## Texte à lire
● ● ● ●
J’ai intitulé mon intervention pour ces journées « Un ersatz de travail d’adoption »… parce qu’il faut être prudent et modeste quand l’on parle du traitement des psychoses.

Le travail que nous pouvons faire dans cette rencontre avec un sujet psychotique est délicat et limité… mais très important. Face à l’objet, face par exemple aux hallucinations d’un sujet psychotique, nous restons complètement démunis. Face à l’automatisme mental, il en est de même. La seule chose que nous puissions faire comme analyste ou comme médecin ou soignant orienté par la psychanalyse, c’est de nous engager, si c’est possible, dans un transfert et de veiller à ce que ce transfert ne se retourne pas contre l’un ou l’autre des partenaires de ce transfert.
● ● ● ●
[Données tirées d'une collection]
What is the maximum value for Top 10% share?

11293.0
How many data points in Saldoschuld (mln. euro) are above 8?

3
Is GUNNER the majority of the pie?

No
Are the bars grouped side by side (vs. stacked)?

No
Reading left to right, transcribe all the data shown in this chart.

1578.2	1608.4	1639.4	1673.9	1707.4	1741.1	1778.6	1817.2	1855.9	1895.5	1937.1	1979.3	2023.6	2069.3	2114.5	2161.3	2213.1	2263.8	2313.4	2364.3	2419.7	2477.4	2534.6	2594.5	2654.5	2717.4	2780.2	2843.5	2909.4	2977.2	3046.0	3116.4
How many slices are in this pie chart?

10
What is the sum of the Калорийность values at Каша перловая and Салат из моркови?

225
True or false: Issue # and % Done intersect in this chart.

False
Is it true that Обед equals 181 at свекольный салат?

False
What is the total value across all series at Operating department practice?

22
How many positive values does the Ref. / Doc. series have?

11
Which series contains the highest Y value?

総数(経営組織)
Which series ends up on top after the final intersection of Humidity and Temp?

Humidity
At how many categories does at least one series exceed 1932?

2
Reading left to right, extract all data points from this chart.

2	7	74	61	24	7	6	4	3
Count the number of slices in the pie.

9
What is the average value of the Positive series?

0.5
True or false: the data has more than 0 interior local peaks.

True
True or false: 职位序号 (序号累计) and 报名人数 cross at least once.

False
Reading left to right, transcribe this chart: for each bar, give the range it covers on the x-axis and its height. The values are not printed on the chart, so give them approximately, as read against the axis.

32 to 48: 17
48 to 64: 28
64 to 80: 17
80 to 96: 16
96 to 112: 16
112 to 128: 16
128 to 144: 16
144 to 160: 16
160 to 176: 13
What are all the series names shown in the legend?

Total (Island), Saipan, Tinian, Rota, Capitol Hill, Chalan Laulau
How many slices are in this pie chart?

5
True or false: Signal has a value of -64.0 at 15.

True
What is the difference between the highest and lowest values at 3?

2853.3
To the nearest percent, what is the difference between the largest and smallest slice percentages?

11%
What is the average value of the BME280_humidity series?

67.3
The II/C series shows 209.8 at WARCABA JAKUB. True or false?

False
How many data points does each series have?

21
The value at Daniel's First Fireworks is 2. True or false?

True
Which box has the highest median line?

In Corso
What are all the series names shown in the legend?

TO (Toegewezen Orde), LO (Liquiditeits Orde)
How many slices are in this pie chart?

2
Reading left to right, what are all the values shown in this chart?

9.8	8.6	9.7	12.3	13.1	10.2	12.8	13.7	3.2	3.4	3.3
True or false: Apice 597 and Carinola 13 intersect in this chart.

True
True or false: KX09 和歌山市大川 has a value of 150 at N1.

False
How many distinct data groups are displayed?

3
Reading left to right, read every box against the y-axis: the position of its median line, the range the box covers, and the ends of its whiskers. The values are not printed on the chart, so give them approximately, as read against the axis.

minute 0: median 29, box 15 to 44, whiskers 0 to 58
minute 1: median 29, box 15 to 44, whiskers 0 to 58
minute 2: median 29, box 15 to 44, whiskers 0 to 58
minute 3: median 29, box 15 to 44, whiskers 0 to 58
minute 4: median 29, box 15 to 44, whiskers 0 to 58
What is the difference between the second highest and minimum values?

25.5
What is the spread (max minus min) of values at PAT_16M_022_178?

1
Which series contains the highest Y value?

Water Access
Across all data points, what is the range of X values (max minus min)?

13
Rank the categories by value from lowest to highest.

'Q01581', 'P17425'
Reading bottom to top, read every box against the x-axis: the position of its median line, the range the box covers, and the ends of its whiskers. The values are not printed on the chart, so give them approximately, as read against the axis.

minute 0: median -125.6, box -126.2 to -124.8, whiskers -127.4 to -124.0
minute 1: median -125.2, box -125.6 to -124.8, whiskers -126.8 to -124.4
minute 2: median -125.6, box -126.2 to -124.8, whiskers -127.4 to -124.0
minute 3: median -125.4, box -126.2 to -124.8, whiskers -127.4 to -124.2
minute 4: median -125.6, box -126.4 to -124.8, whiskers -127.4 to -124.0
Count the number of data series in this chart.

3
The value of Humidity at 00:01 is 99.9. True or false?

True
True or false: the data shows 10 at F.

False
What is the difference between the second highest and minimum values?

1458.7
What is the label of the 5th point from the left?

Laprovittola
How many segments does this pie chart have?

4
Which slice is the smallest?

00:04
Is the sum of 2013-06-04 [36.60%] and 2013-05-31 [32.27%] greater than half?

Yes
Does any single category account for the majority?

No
● ● ● ●
## Consigne
Poursuivez le texte sur le traitement des psychoses en reprenant juste après sa dernière phrase.

## Votre réponse
C’est une ligne de partage dans la psychiatrie actuelle : il y a ceux qui s’engagent dans cette relation transférentielle périlleuse et il y a ceux qui s’en gardent bien, qui s’en abritent plus ou moins totalement par le biais de technologies, de traitements anonymes, ou d’objectivations pseudo-scientifiques.

Ersatz, ai-je dit. C’est un mot de la langue française depuis peu. C’est un mot allemand qui se serait introduit dans notre langue française, à l’issue de la Première Guerre mondiale et l’on devine facilement pourquoi. En allemand, Ersatz signifie « compensation », « équivalent », « restitution », « dédommagement », « indemnité », « remplacement », « substitution », « prothèse ». Quelque chose donc a été perdu et est remplacé par autre chose : c’est une opération fondamentale, fondatrice même, par exemple, du désir. Le plus souvent, ersatz sous-entend une dépréciation : l’objet qui remplace n’est pas vraiment équivalent à l’objet original, à l’objet perdu. Il n’en est que le succédané.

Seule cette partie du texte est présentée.